** RECORDS PROVIDED follows **

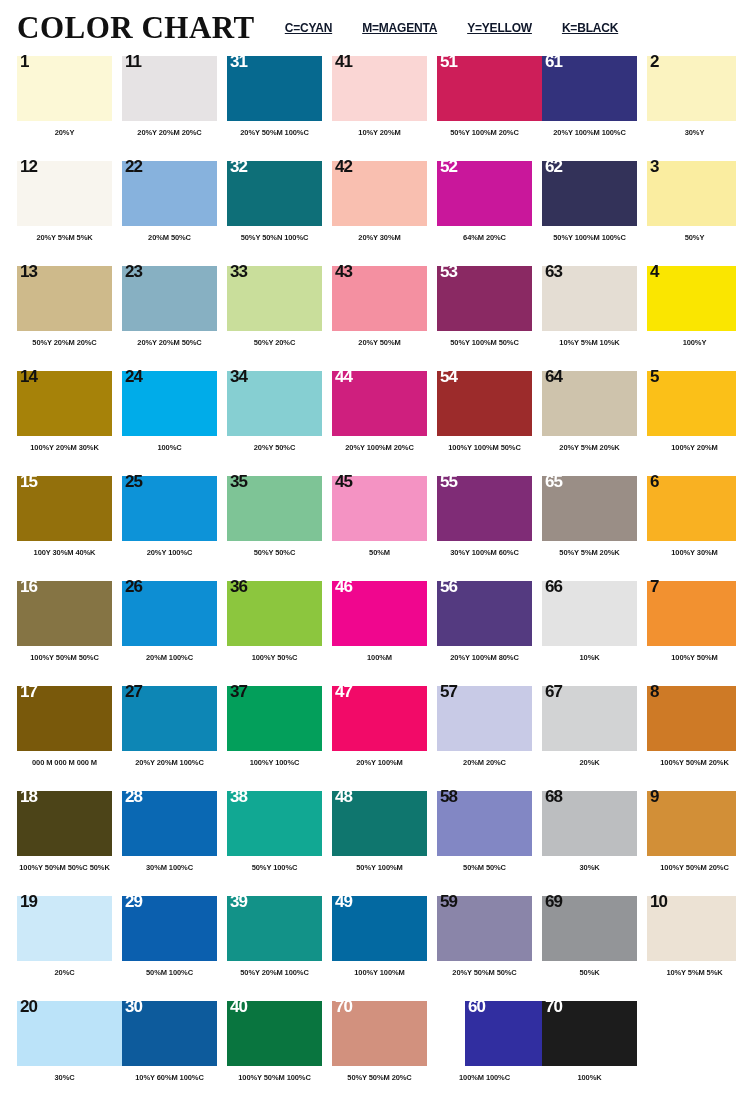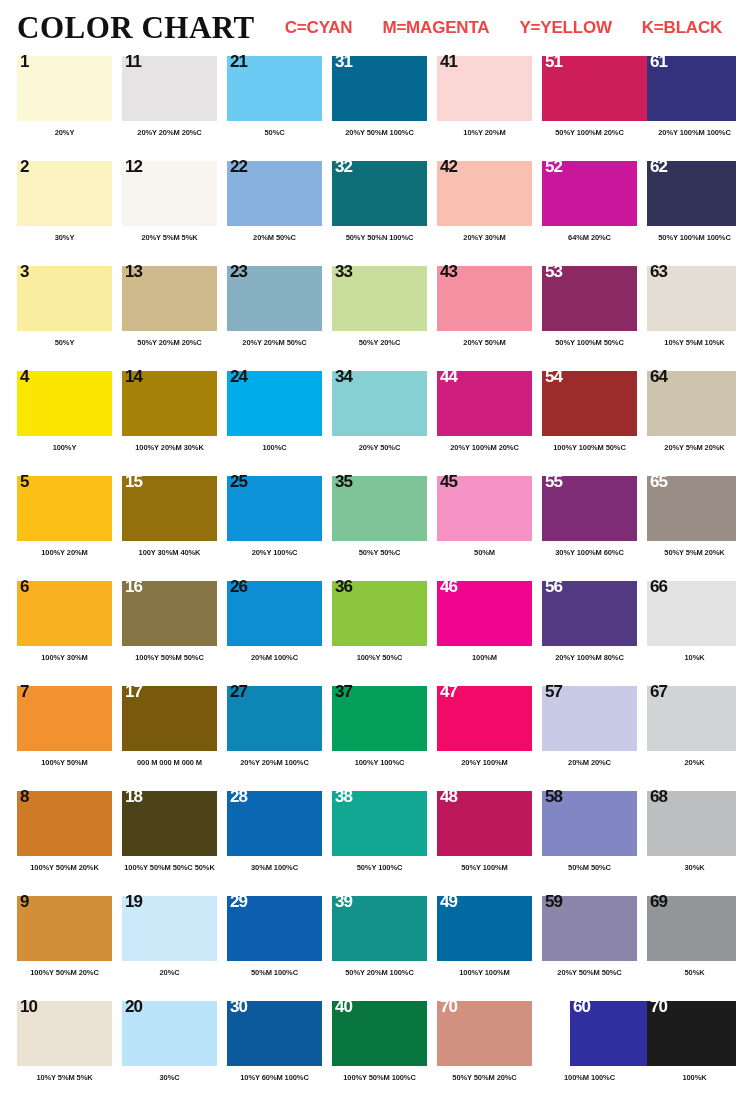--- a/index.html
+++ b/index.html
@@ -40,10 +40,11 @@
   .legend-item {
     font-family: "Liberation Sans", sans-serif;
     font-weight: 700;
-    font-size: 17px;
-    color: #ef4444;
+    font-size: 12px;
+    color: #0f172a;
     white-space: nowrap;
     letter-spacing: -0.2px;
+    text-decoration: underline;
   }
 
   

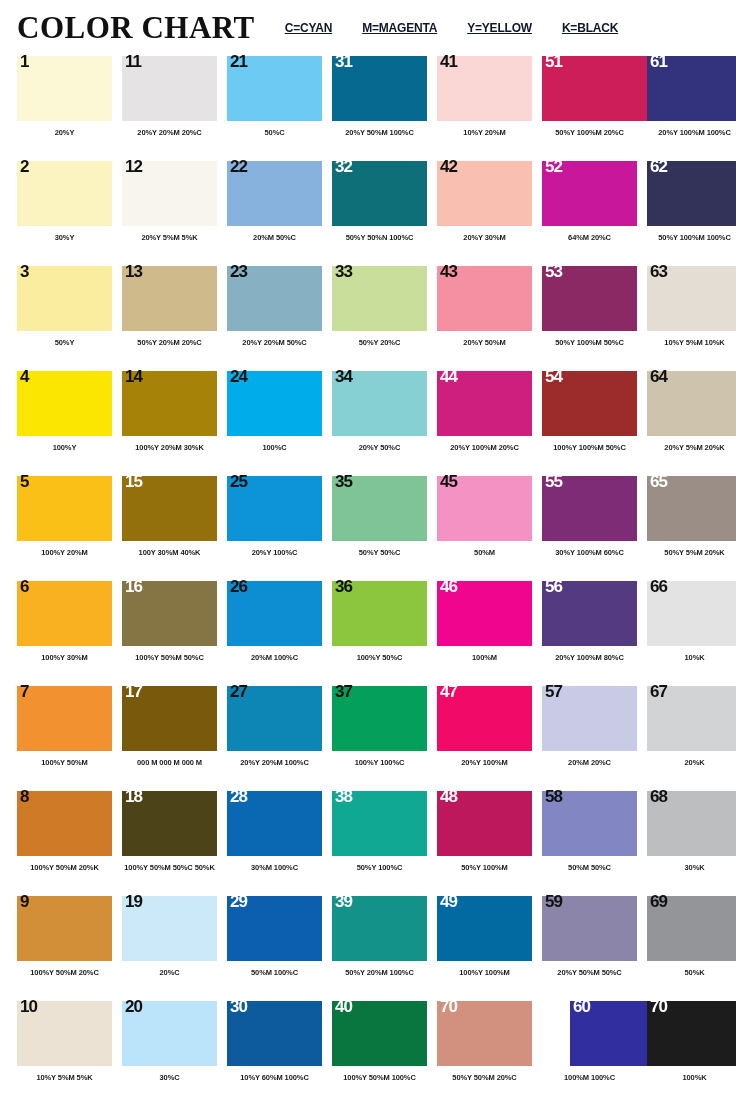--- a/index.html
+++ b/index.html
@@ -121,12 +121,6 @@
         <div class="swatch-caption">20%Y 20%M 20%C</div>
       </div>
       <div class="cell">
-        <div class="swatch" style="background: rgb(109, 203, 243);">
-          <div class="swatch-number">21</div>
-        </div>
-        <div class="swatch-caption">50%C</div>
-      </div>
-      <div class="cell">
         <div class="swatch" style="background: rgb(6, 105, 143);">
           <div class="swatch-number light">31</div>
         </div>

** End of RECORDS PROVIDED **

■ TASK TO CARRY OUT ■
Leaving all pictures aside, quote each record exactly.

■ PROBLEM SOLUTION ■
--- a/index.html
+++ b/index.html
@@ -40,10 +40,11 @@
   .legend-item {
     font-family: "Liberation Sans", sans-serif;
     font-weight: 700;
-    font-size: 17px;
-    color: #ef4444;
+    font-size: 12px;
+    color: #0f172a;
     white-space: nowrap;
     letter-spacing: -0.2px;
+    text-decoration: underline;
   }
 
   

--- a/index.html
+++ b/index.html
@@ -121,12 +121,6 @@
         <div class="swatch-caption">20%Y 20%M 20%C</div>
       </div>
       <div class="cell">
-        <div class="swatch" style="background: rgb(109, 203, 243);">
-          <div class="swatch-number">21</div>
-        </div>
-        <div class="swatch-caption">50%C</div>
-      </div>
-      <div class="cell">
         <div class="swatch" style="background: rgb(6, 105, 143);">
           <div class="swatch-number light">31</div>
         </div>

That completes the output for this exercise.